▸ **EXERCISE INSTRUCTIONS**
What is needed here is each entry reproduced exactly, without its pictures.

Start of THE DATA

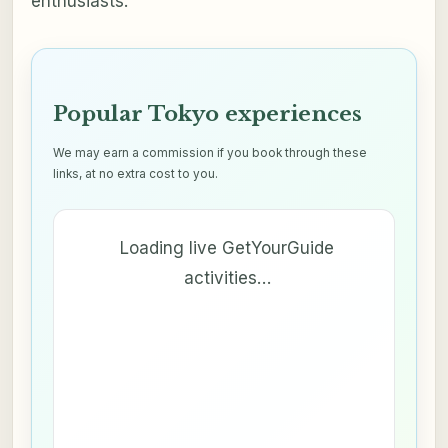
enthusiasts.
Popular Tokyo experiences
We may earn a commission if you book through these
links, at no extra cost to you.
Loading live GetYourGuide
activities…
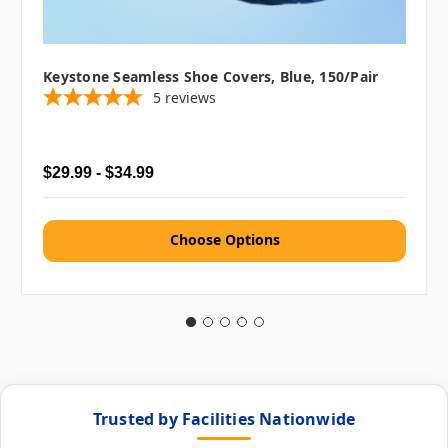
Keystone Seamless Shoe Covers, Blue, 150/pair
5
reviews
$29.99 - $34.99
Choose Options
Trusted by Facilities Nationwide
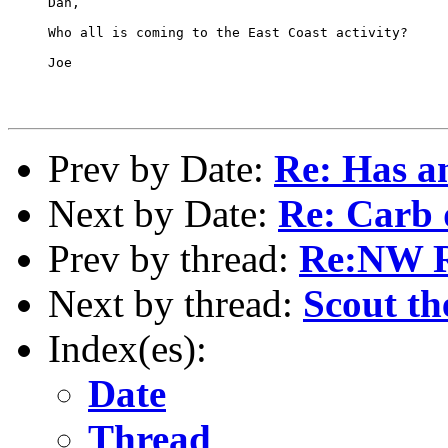
     Dan,

     Who all is coming to the East Coast activity?

     Joe

Prev by Date:
Re: Has an
Next by Date:
Re: Carb 
Prev by thread:
Re:NW 
Next by thread:
Scout th
Index(es):
Date
Thread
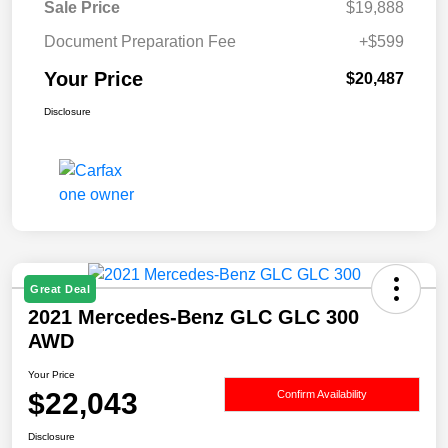
Sale Price
$19,888
Document Preparation Fee
+$599
Your Price
$20,487
Disclosure
Great Deal
2021 Mercedes-Benz GLC GLC 300
AWD
Your Price
$22,043
Confirm Availability
Disclosure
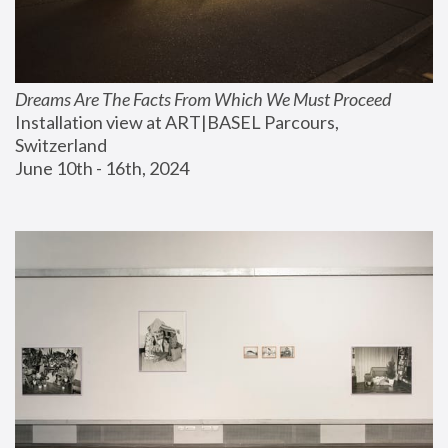
Dreams Are The Facts From Which We Must Proceed
Installation view at ART|BASEL Parcours, 
Switzerland
June 10th - 16th, 2024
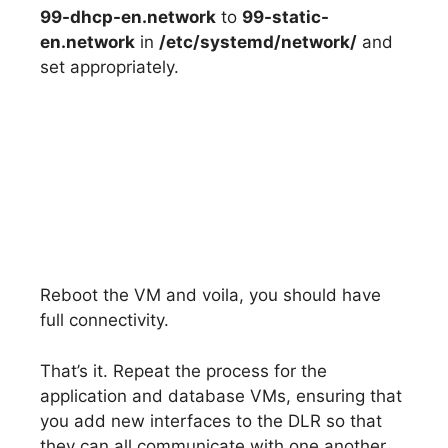
99-dhcp-en.network
to
99-static-
en.network
in
/etc/systemd/network/
and
set appropriately.
Reboot the VM and voila, you should have
full connectivity.
That’s it. Repeat the process for the
application and database VMs, ensuring that
you add new interfaces to the DLR so that
they can all communicate with one another.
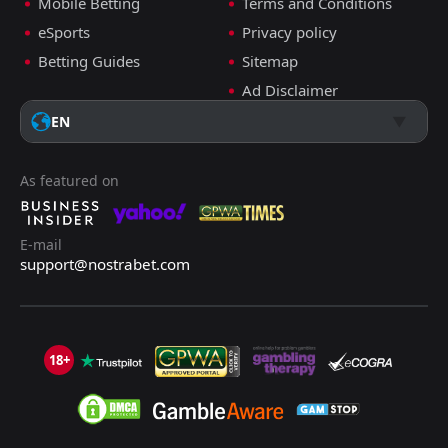
Mobile Betting
Terms and Conditions
eSports
Privacy policy
Betting Guides
Sitemap
Ad Disclaimer
EN
As featured on
E-mail
support@nostrabet.com
18+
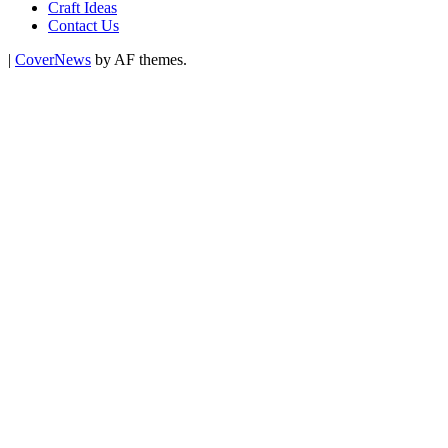
Craft Ideas
Contact Us
|
CoverNews
by AF themes.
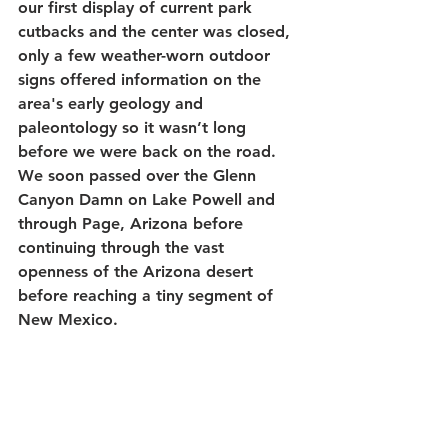
our first display of current park 
cutbacks and the center was closed, 
only a few weather-worn outdoor 
signs offered information on the 
area's early geology and 
paleontology so it wasn’t long 
before we were back on the road. 
We soon passed over the Glenn 
Canyon Damn on Lake Powell and 
through Page, Arizona before 
continuing through the vast 
openness of the Arizona desert 
before reaching a tiny segment of 
New Mexico.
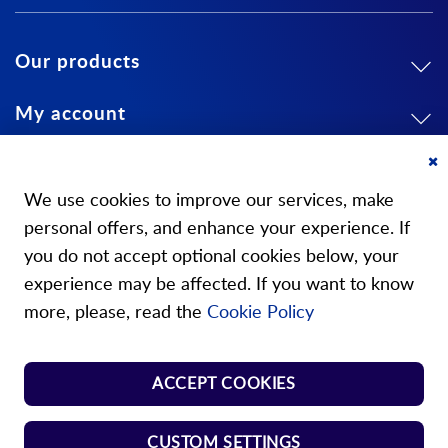
Our products
My account
About us
Cl
Co
We use cookies to improve our services, make
Ba
personal offers, and enhance your experience. If
you do not accept optional cookies below, your
experience may be affected. If you want to know
Our stores
more, please, read the
Cookie Policy
Store Norm Springs
ACCEPT COOKIES
Shop Handle
CUSTOM SETTINGS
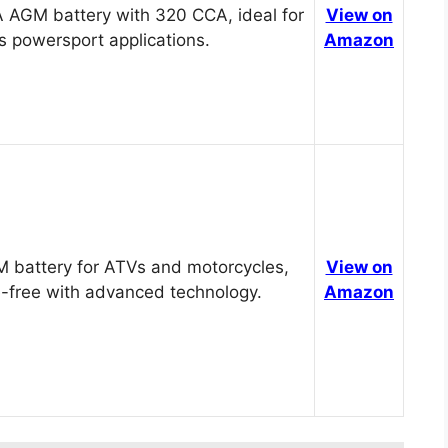
 AGM battery with 320 CCA, ideal for
View on
s powersport applications.
Amazon
 battery for ATVs and motorcycles,
View on
-free with advanced technology.
Amazon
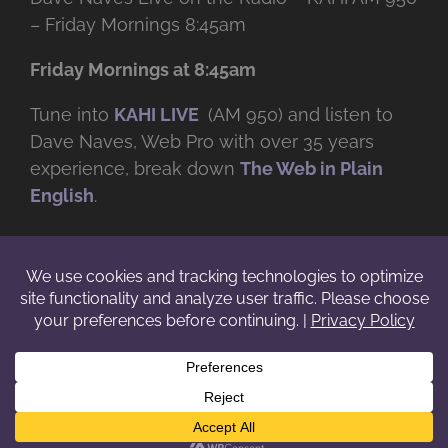
– Friday Mornings 8:45am
Friday Mornings at 8:45am
Tune into
KAHI LIVE
(AM 950) and listen to
Dave Naves, Web Pro with over
35 years
experience, break down
The Web in Plain
English
.
© Copyright -
2026 | Daveworks Inc. | All Rights Reserved | Do not
duplicate or redistribute in any form. |
Terms
|
Privacy
|
IP & Licensing
Facebook
X
Instagram
YouTube
LinkedIn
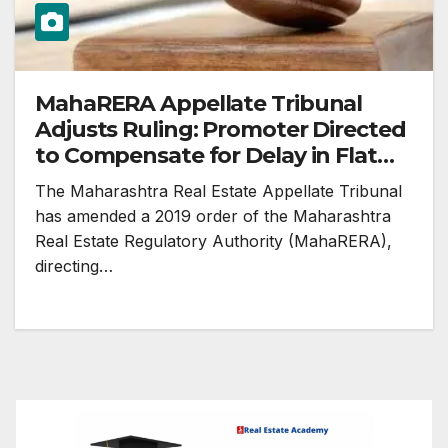
MahaRERA Appellate Tribunal
Adjusts Ruling: Promoter Directed
to Compensate for Delay in Flat
Possession
The Maharashtra Real Estate Appellate Tribunal
has amended a 2019 order of the Maharashtra
Real Estate Regulatory Authority (MahaRERA),
directing…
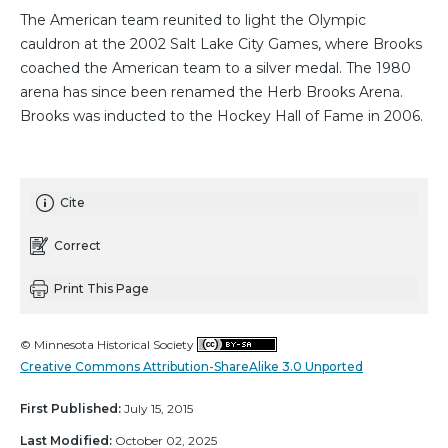
The American team reunited to light the Olympic
cauldron at the 2002 Salt Lake City Games, where Brooks
coached the American team to a silver medal. The 1980
arena has since been renamed the Herb Brooks Arena.
Brooks was inducted to the Hockey Hall of Fame in 2006.
Cite
Correct
Print This Page
© Minnesota Historical Society
Creative Commons Attribution-ShareAlike 3.0 Unported
First Published:
July 15, 2015
Last Modified:
October 02, 2025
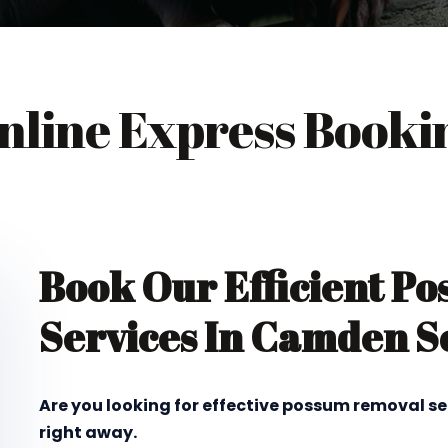
nline Express Booki
Book Our Efficient P
Services In Camden S
Are you looking for effective possum removal s
right away.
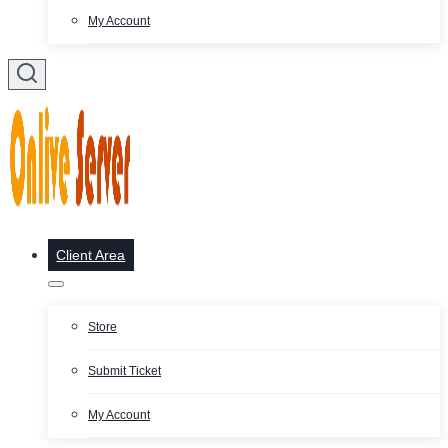
My Account
Client Area
Store
Submit Ticket
My Account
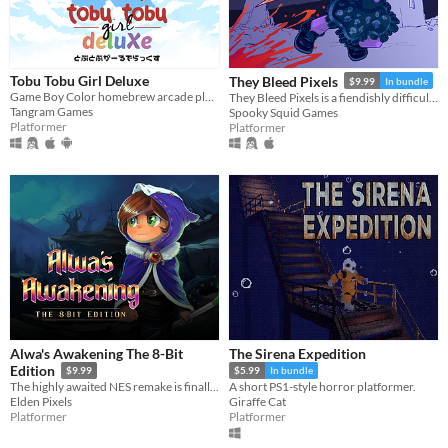
Tobu Tobu Girl Deluxe
They Bleed Pixels
$9.99
In bundle
Game Boy Color homebrew arcade platformer
They Bleed Pixels is a fiendishly difficult platforming slash'em up inspired by weird fiction and gothic horror.
Tangram Games
Spooky Squid Games
Platformer
Platformer
Alwa's Awakening The 8-Bit
The Sirena Expedition
Edition
$9.99
$5.99
In bundle
The highly awaited NES remake is finally here!
A short PS1-style horror platformer.
Elden Pixels
Giraffe Cat
Platformer
Platformer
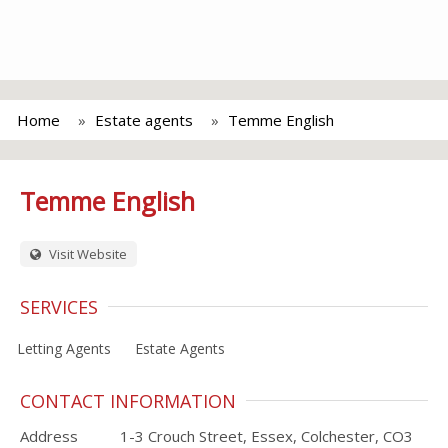
Home
Estate agents
Temme English
Temme English
Visit Website
SERVICES
Letting Agents
Estate Agents
CONTACT INFORMATION
Address
1-3 Crouch Street, Essex, Colchester, CO3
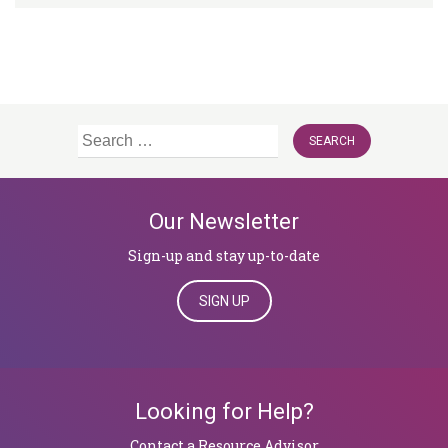
Search
for:
Our Newsletter
Sign-up and stay up-to-date
SIGN UP
Looking for Help?
​​​​​​​Contact a Resource Advisor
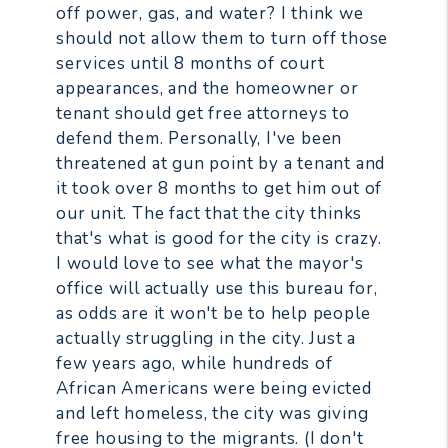
off power, gas, and water? I think we
should not allow them to turn off those
services until 8 months of court
appearances, and the homeowner or
tenant should get free attorneys to
defend them. Personally, I've been
threatened at gun point by a tenant and
it took over 8 months to get him out of
our unit. The fact that the city thinks
that's what is good for the city is crazy.
I would love to see what the mayor's
office will actually use this bureau for,
as odds are it won't be to help people
actually struggling in the city. Just a
few years ago, while hundreds of
African Americans were being evicted
and left homeless, the city was giving
free housing to the migrants. (I don't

End of THE DATA

▸ **ANSWER TO THIS PROBLEM**
enthusiasts.
Popular Tokyo experiences
We may earn a commission if you book through these
links, at no extra cost to you.
Loading live GetYourGuide
activities…
Keystone Seamless Shoe Covers, Blue, 150/pair
5
reviews
$29.99 - $34.99
Choose Options
Trusted by Facilities Nationwide
     Dan,

     Who all is coming to the East Coast activity?

     Joe

Prev by Date:
Re: Has an
Next by Date:
Re: Carb 
Prev by thread:
Re:NW 
Next by thread:
Scout th
Index(es):
Date
Thread
Sale Price
$19,888
Document Preparation Fee
+$599
Your Price
$20,487
Disclosure
Great Deal
2021 Mercedes-Benz GLC GLC 300
AWD
Your Price
$22,043
Confirm Availability
Disclosure
Dreams Are The Facts From Which We Must Proceed
Installation view at ART|BASEL Parcours, 
Switzerland
June 10th - 16th, 2024
99-dhcp-en.network
to
99-static-
en.network
in
/etc/systemd/network/
and
set appropriately.
Reboot the VM and voila, you should have
full connectivity.
That’s it. Repeat the process for the
application and database VMs, ensuring that
you add new interfaces to the DLR so that
they can all communicate with one another.
Mobile Betting
Terms and Conditions
eSports
Privacy policy
Betting Guides
Sitemap
Ad Disclaimer
EN
As featured on
E-mail
support@nostrabet.com
18+
Craft Ideas
Contact Us
|
CoverNews
by AF themes.
our first display of current park 
cutbacks and the center was closed, 
only a few weather-worn outdoor 
signs offered information on the 
area's early geology and 
paleontology so it wasn’t long 
before we were back on the road. 
We soon passed over the Glenn 
Canyon Damn on Lake Powell and 
through Page, Arizona before 
continuing through the vast 
openness of the Arizona desert 
before reaching a tiny segment of 
New Mexico.
Our products
My account
About us
Cl
Co
We use cookies to improve our services, make
Ba
personal offers, and enhance your experience. If
you do not accept optional cookies below, your
experience may be affected. If you want to know
Our stores
more, please, read the
Cookie Policy
Store Norm Springs
ACCEPT COOKIES
Shop Handle
CUSTOM SETTINGS
 AGM battery with 320 CCA, ideal for
View on
s powersport applications.
Amazon
 battery for ATVs and motorcycles,
View on
-free with advanced technology.
Amazon
– Friday Mornings 8:45am
Friday Mornings at 8:45am
Tune into
KAHI LIVE
(AM 950) and listen to
Dave Naves, Web Pro with over
35 years
experience, break down
The Web in Plain
English
.
© Copyright -
2026 | Daveworks Inc. | All Rights Reserved | Do not
duplicate or redistribute in any form. |
Terms
|
Privacy
|
IP & Licensing
Facebook
X
Instagram
YouTube
LinkedIn
MahaRERA Appellate Tribunal
Adjusts Ruling: Promoter Directed
to Compensate for Delay in Flat
Possession
The Maharashtra Real Estate Appellate Tribunal
has amended a 2019 order of the Maharashtra
Real Estate Regulatory Authority (MahaRERA),
directing…
The American team reunited to light the Olympic
cauldron at the 2002 Salt Lake City Games, where Brooks
coached the American team to a silver medal. The 1980
arena has since been renamed the Herb Brooks Arena.
Brooks was inducted to the Hockey Hall of Fame in 2006.
Cite
Correct
Print This Page
© Minnesota Historical Society
Creative Commons Attribution-ShareAlike 3.0 Unported
First Published:
July 15, 2015
Last Modified:
October 02, 2025
nline Express Booki
Book Our Efficient P
Services In Camden S
Are you looking for effective possum removal s
right away.
My Account
Client Area
Store
Submit Ticket
My Account
Tobu Tobu Girl Deluxe
They Bleed Pixels
$9.99
In bundle
Game Boy Color homebrew arcade platformer
They Bleed Pixels is a fiendishly difficult platforming slash'em up inspired by weird fiction and gothic horror.
Tangram Games
Spooky Squid Games
Platformer
Platformer
Alwa's Awakening The 8-Bit
The Sirena Expedition
Edition
$9.99
$5.99
In bundle
The highly awaited NES remake is finally here!
A short PS1-style horror platformer.
Elden Pixels
Giraffe Cat
Platformer
Platformer
Home
Estate agents
Temme English
Temme English
Visit Website
SERVICES
Letting Agents
Estate Agents
CONTACT INFORMATION
Address
1-3 Crouch Street, Essex, Colchester, CO3
Search
for:
Our Newsletter
Sign-up and stay up-to-date
SIGN UP
Looking for Help?
​​​​​​​Contact a Resource Advisor
off power, gas, and water? I think we
should not allow them to turn off those
services until 8 months of court
appearances, and the homeowner or
tenant should get free attorneys to
defend them. Personally, I've been
threatened at gun point by a tenant and
it took over 8 months to get him out of
our unit. The fact that the city thinks
that's what is good for the city is crazy.
I would love to see what the mayor's
office will actually use this bureau for,
as odds are it won't be to help people
actually struggling in the city. Just a
few years ago, while hundreds of
African Americans were being evicted
and left homeless, the city was giving
free housing to the migrants. (I don't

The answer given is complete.